Big Data: SQL Planning & Migration to Spark and Hadoop


I was in a meeting the other day discussing a problem that a client keeps running into. They need a platform to analyze trends in a rapidly growing data set, where the criteria is changing as fast as their business is changing, which as it turns out, is pretty fast. Right now they are storing the data in a relational database and writing complex SQL queries to mine information from it. The DBA told us that he would run a query and then go to lunch, hoping it would be done by the time he gets back. They need the results faster, and they know that their problem is just going to get worse as the data grows.

The kneejerk reaction to a problem like this is to get a bigger database server. Sure, this may help right now when the data is only a few hundred gigabytes, but what happens when we are dealing with a few hundred terabytes? A few hundred petabytes? This kind of solution just does not scale.

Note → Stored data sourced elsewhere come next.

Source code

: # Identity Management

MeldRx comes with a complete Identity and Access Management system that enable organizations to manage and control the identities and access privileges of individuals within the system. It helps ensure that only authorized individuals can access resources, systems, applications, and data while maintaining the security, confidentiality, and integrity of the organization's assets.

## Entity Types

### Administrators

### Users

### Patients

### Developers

The real answer here is to step back, examine the problem, understand what the goal is, and then design a process that can achieve that goal. In this case, the problem is that a business needs to be able to understand patterns and trends in a rapidly growing data set. The goal is to be able to do this quickly and consistently even as the data grows. One process that can achieve this is by using something like Hadoop or Spark to build a cluster that can scale as the data scales.

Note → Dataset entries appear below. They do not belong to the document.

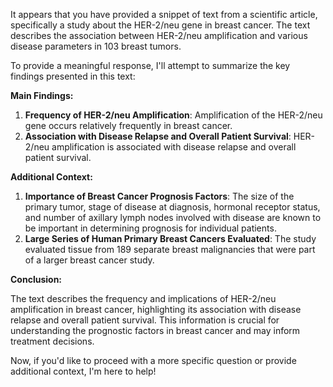 It appears that you have provided a snippet of text from a scientific article, specifically a study about the HER-2/neu gene in breast cancer. The text describes the association between HER-2/neu amplification and various disease parameters in 103 breast tumors.

To provide a meaningful response, I'll attempt to summarize the key findings presented in this text:

**Main Findings:**

1. **Frequency of HER-2/neu Amplification**: Amplification of the HER-2/neu gene occurs relatively frequently in breast cancer.
2. **Association with Disease Relapse and Overall Patient Survival**: HER-2/neu amplification is associated with disease relapse and overall patient survival.

**Additional Context:**

1. **Importance of Breast Cancer Prognosis Factors**: The size of the primary tumor, stage of disease at diagnosis, hormonal receptor status, and number of axillary lymph nodes involved with disease are known to be important in determining prognosis for individual patients.
2. **Large Series of Human Primary Breast Cancers Evaluated**: The study evaluated tissue from 189 separate breast malignancies that were part of a larger breast cancer study.

**Conclusion:**

The text describes the frequency and implications of HER-2/neu amplification in breast cancer, highlighting its association with disease relapse and overall patient survival. This information is crucial for understanding the prognostic factors in breast cancer and may inform treatment decisions.

Now, if you'd like to proceed with a more specific question or provide additional context, I'm here to help!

There were concerns as soon as I brought this up; What about the schema? How do you write SQL for that? Why not just shard the database? Some of these concerns may be valid, but I feel we must evaluate this without emotion. Do people want to use the relational database because it is a better solution for the problem or because they feel comfortable with it?

I’m not sure it’s accurate to say that we are facing new problems these days, but the shape and size of our problems have changed. Now even the smallest company has something to gain from working with big data– anyone with a credit card can spin up a compute cluster. We should not be afraid to change our tools as our challenges change.

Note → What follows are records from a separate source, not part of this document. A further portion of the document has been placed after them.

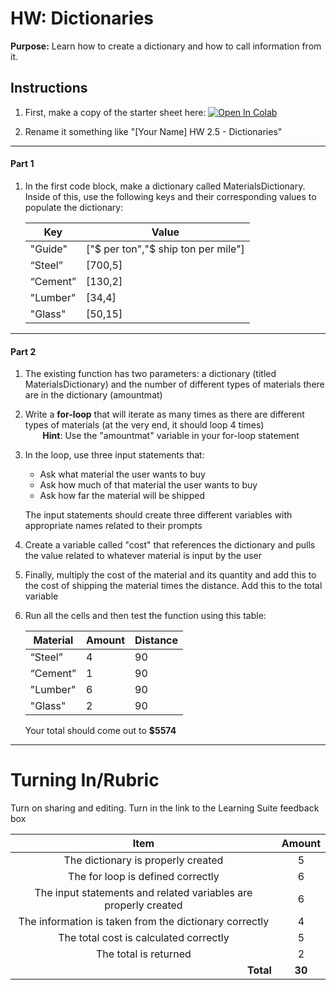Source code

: #  HW: Dictionaries

**Purpose:** Learn how to create a dictionary and how to call information from it.

## Instructions
1. First, make a copy of the starter sheet here: <a href="https://colab.research.google.com/github/byu-cce270/content/blob/main/docs/unit2/04_dictionaries/Starter_Sheet_HW_Dictionaries.ipynb" target="_blank"><img src="https://colab.research.google.com/assets/colab-badge.svg" alt="Open In Colab"/></a>

2. Rename it something like "[Your Name] HW 2.5 - Dictionaries"

---

#### Part 1
1. In the first code block, make a dictionary called MaterialsDictionary. Inside of this, use the following keys and their corresponding values to populate the dictionary:

   | Key      | Value                                |
   |----------|--------------------------------------|
   | "Guide"  | ["$ per ton","$ ship ton per mile"]  |
   | “Steel”  | [700,5]                              |
   | “Cement” | [130,2]                              |
   | "Lumber" | [34,4]                               |
   | "Glass"  | [50,15]                              |

---

#### Part 2
1. The existing function has two parameters: a dictionary (titled MaterialsDictionary) and the number of different types of materials there are in the dictionary (amountmat)
2. Write a **for-loop** that will iterate as many times as there are different types of materials (at the very end, it should loop 4 times)
    <br>&nbsp;&nbsp;&nbsp;&nbsp;&nbsp;&nbsp;&nbsp;**Hint**: Use the "amountmat" variable in your for-loop statement</br>
3. In the loop, use three input statements that:
   
      - Ask what material the user wants to buy
      - Ask how much of that material the user wants to buy
      - Ask how far the material will be shipped
     
      The input statements should create three different variables with appropriate names related to their prompts

4. Create a variable called "cost" that references the dictionary and pulls the value related to whatever material is input by the user
5. Finally, multiply the cost of the material and its quantity and add this to the cost of shipping the material times the distance. Add this to the total variable
6. Run all the cells and then test the function using this table:
    
   | Material | Amount | Distance |
   |----------|--------|----------|
   | “Steel”  | 4      | 90       |
   | “Cement” | 1      | 90       |
   | "Lumber" | 6      | 90       |
   | "Glass"  | 2      | 90       |

   Your total should come out to **$5574**

---

# Turning In/Rubric

Turn on sharing and editing. Turn in the link to the Learning Suite feedback box

|                            **Item**                             | **Amount** |  
|:---------------------------------------------------------------:|:----------:|
|               The dictionary is properly created                |     5      |
|                The for loop is defined correctly                |     6      |
| The input statements and related variables are properly created |     6      |
|     The information is taken from the dictionary correctly      |     4      |
|             The total cost is calculated correctly              |     5      |
|                      The total is returned                      |     2      |
|         <div style="text-align: right">**Total**</div>          |   **30**   |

Technology is continuously evolving. This means our tools are continuously changing and so must our processes for tackling new challenges. I believe that the system we came up with in that meeting will be the one to solve our client’s problem. If someone gave us the same problem five years ago or five years from now we would probably have wildly different suggestions, but we would come to those suggestions in the same way: through deep understanding of both the problem and the technology available.